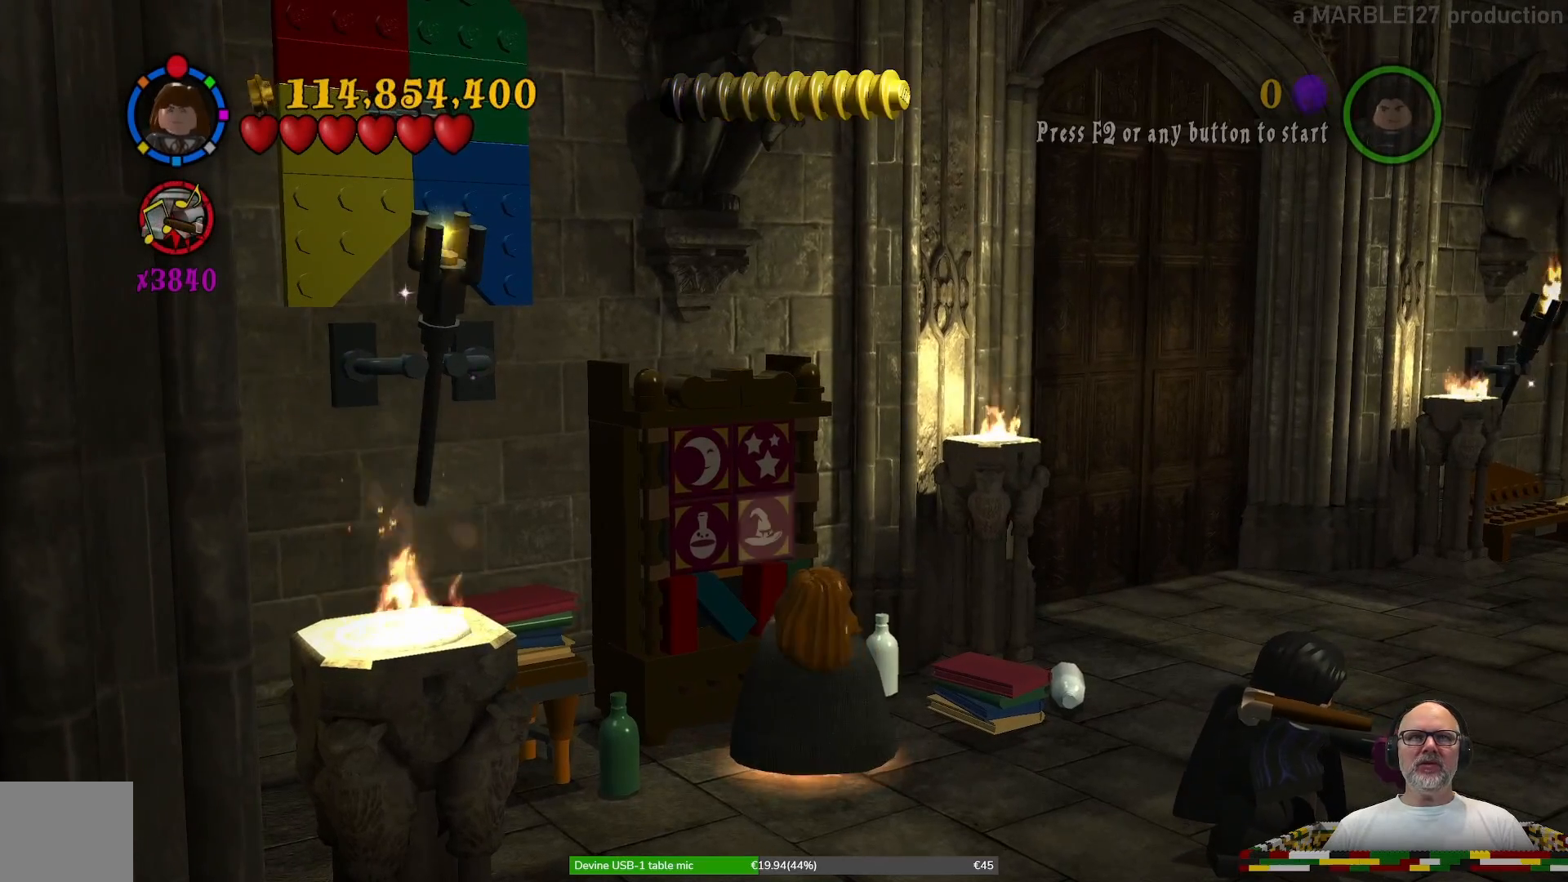
{"buttons": [], "left_stick": "center", "right_stick": "center", "events": []}
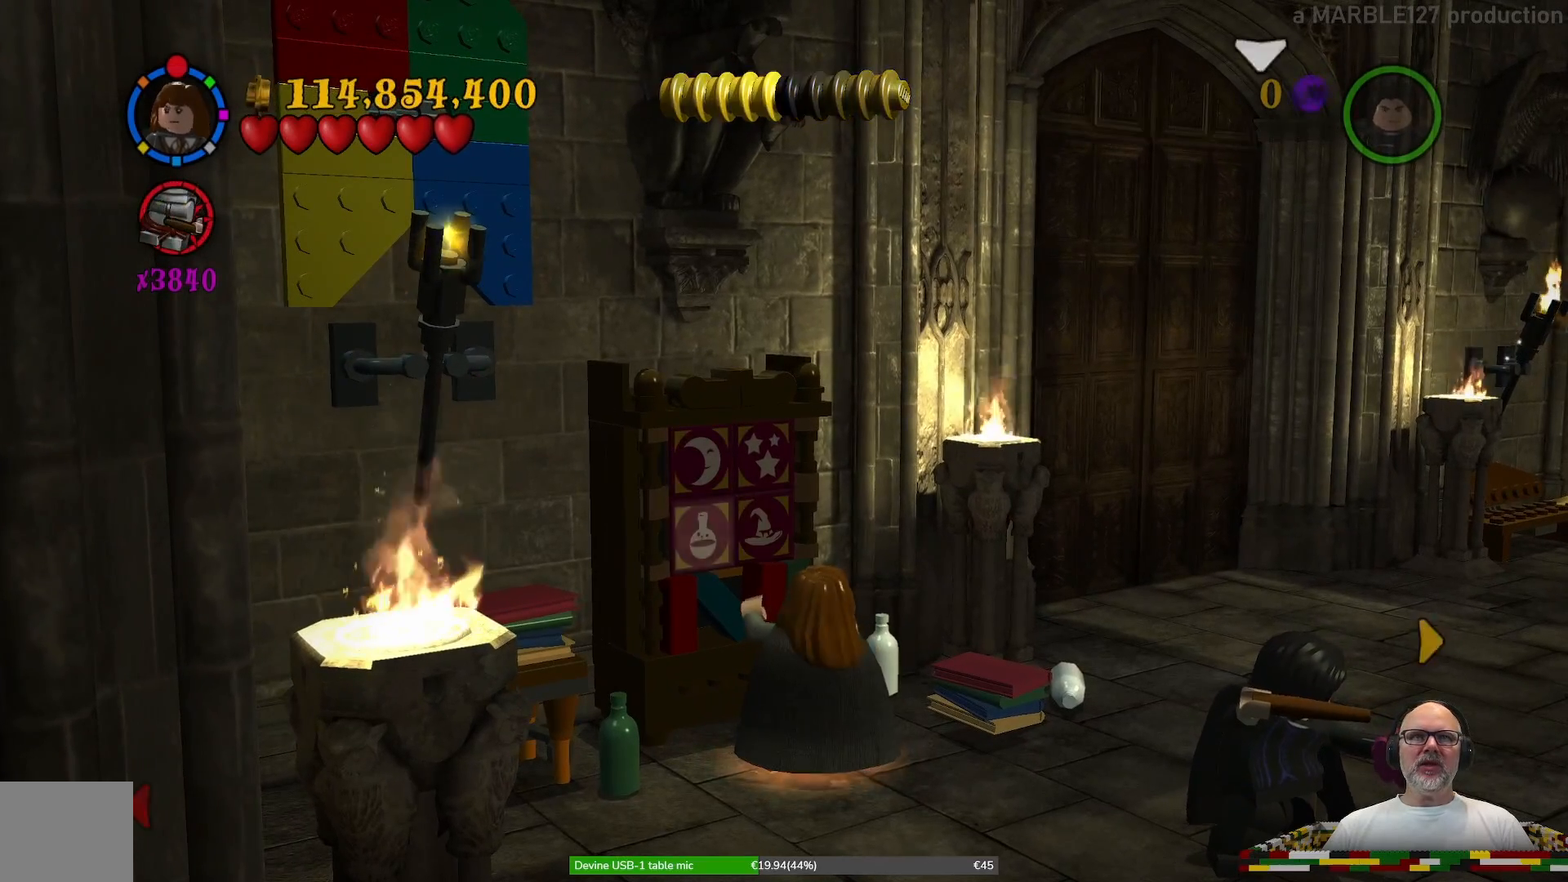
{"buttons": [], "left_stick": "center", "right_stick": "center", "events": []}
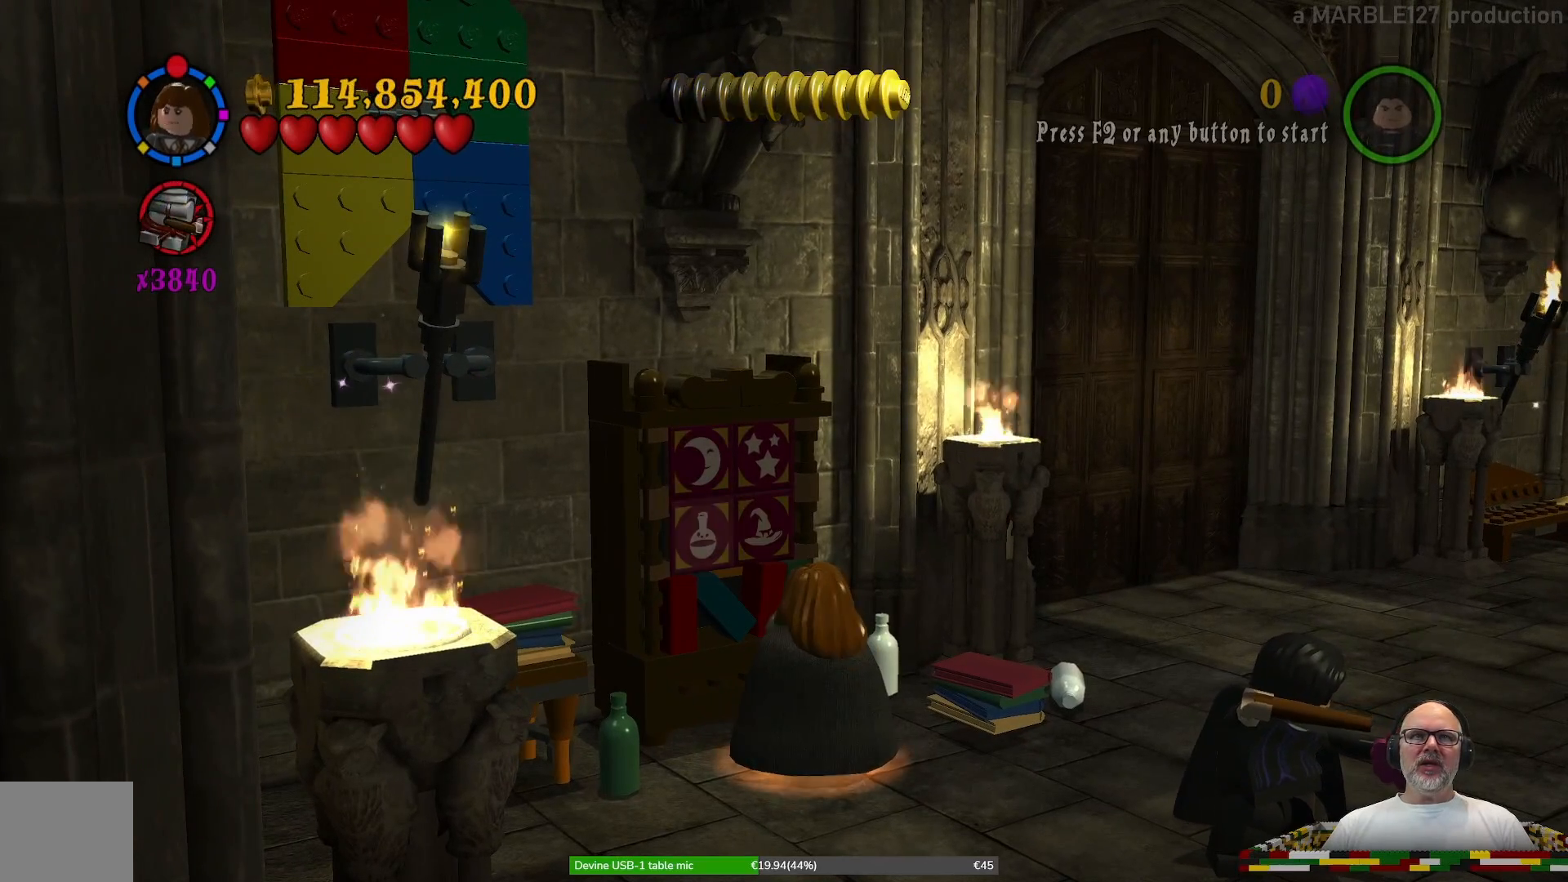
{"buttons": [], "left_stick": "center", "right_stick": "center", "events": []}
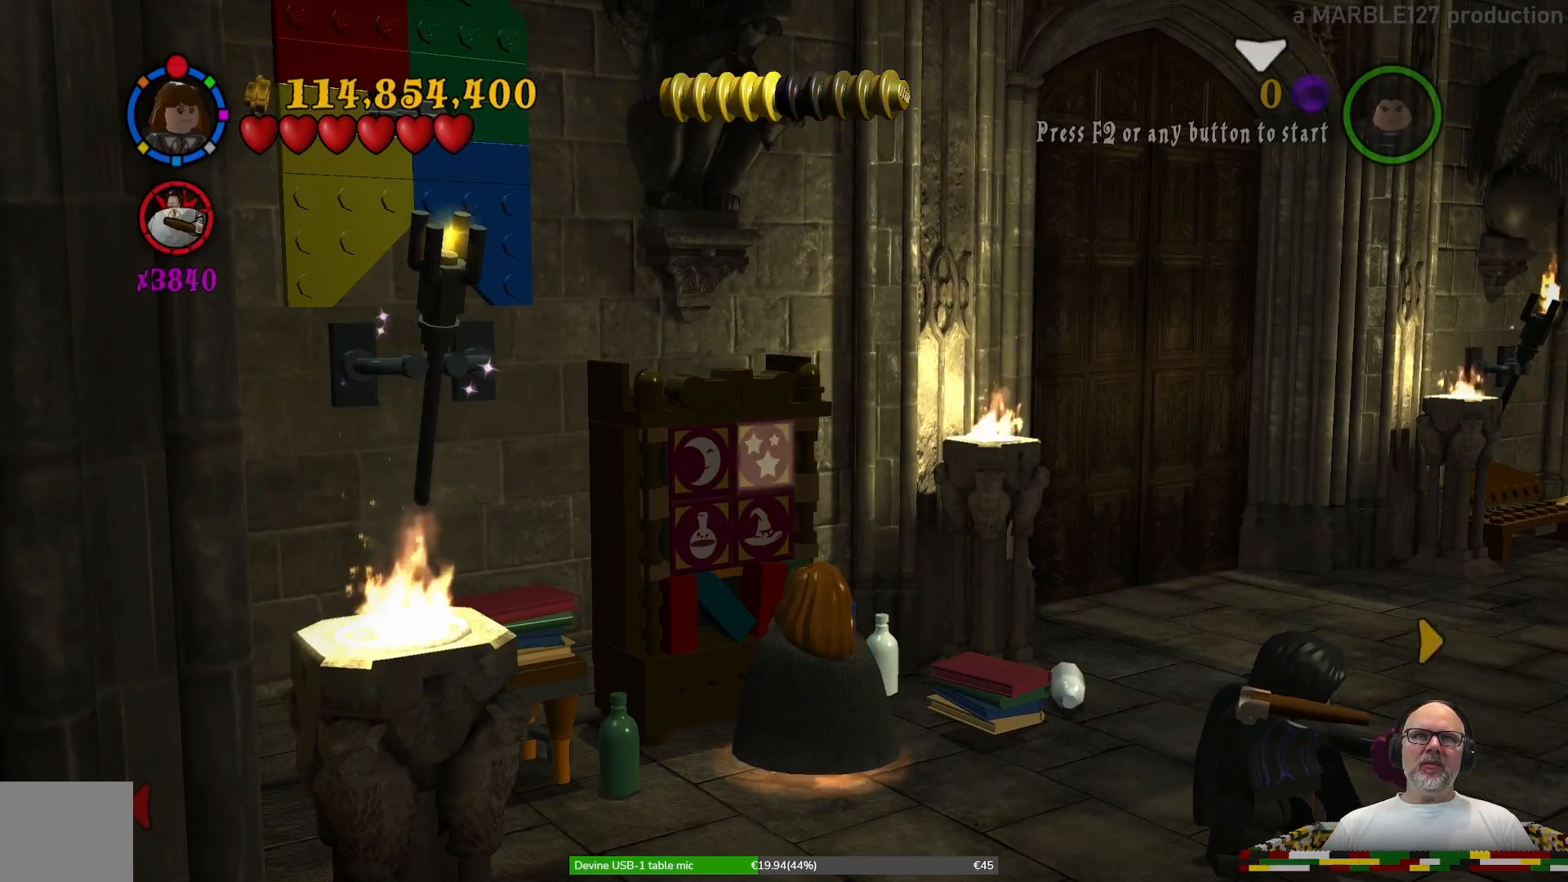
{"buttons": [], "left_stick": "center", "right_stick": "center", "events": []}
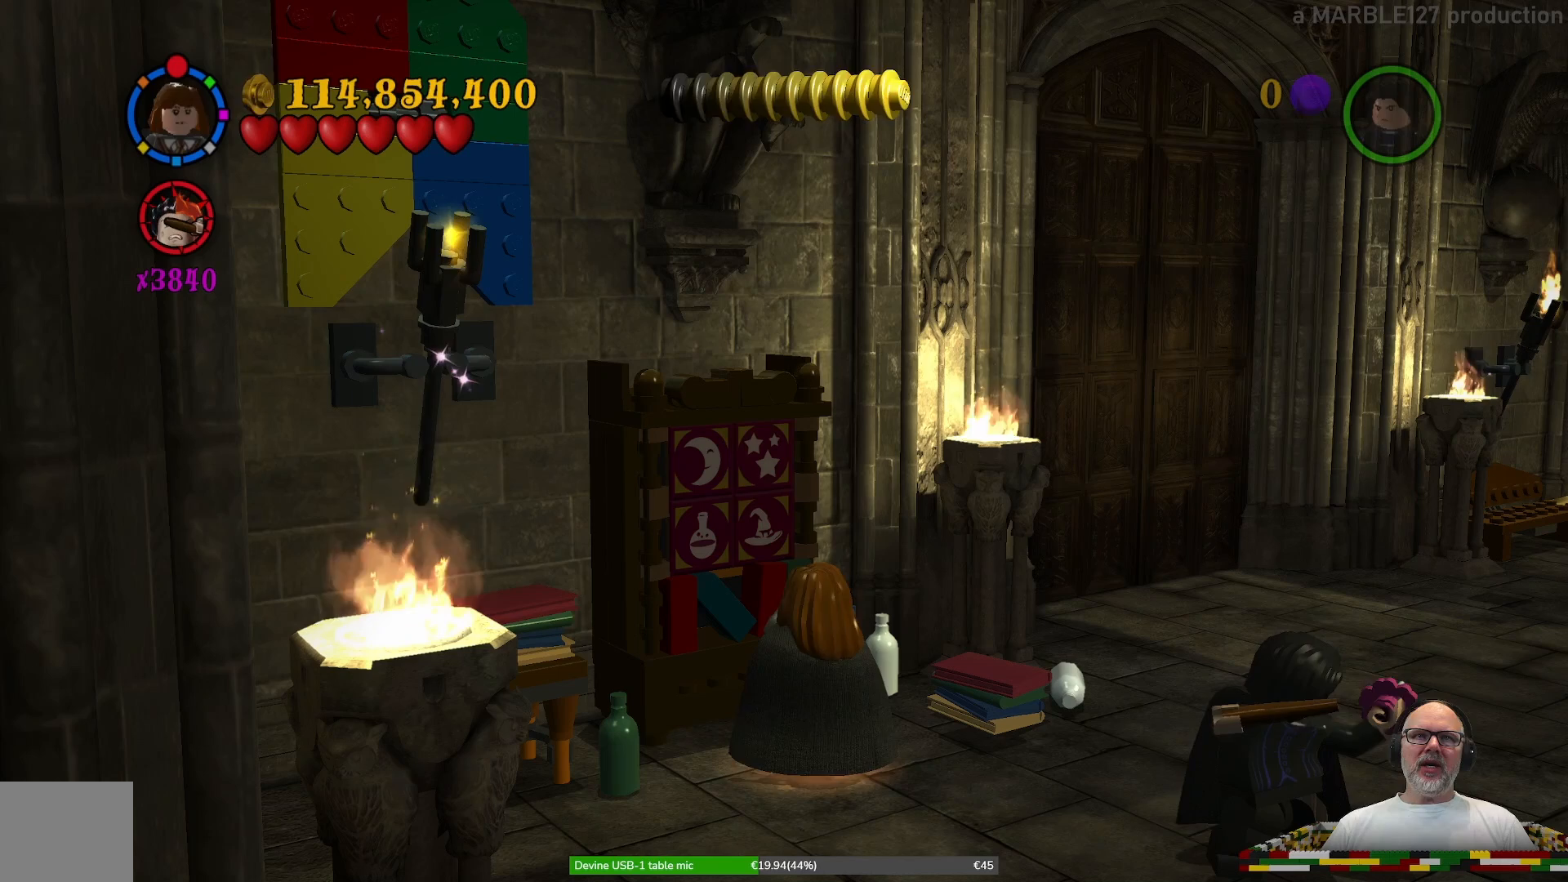
{"buttons": [], "left_stick": "up-left", "right_stick": "center", "events": [[500, "left_stick", "up-left"]]}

(Action item)
A verbatim copy of the data, with all pictures omitted, is the required output.

(Solution to this exercise)
{"buttons": [], "left_stick": "center", "right_stick": "center", "events": []}
{"buttons": [], "left_stick": "center", "right_stick": "center", "events": []}
{"buttons": [], "left_stick": "center", "right_stick": "center", "events": []}
{"buttons": [], "left_stick": "center", "right_stick": "center", "events": []}
{"buttons": [], "left_stick": "up-left", "right_stick": "center", "events": [[500, "left_stick", "up-left"]]}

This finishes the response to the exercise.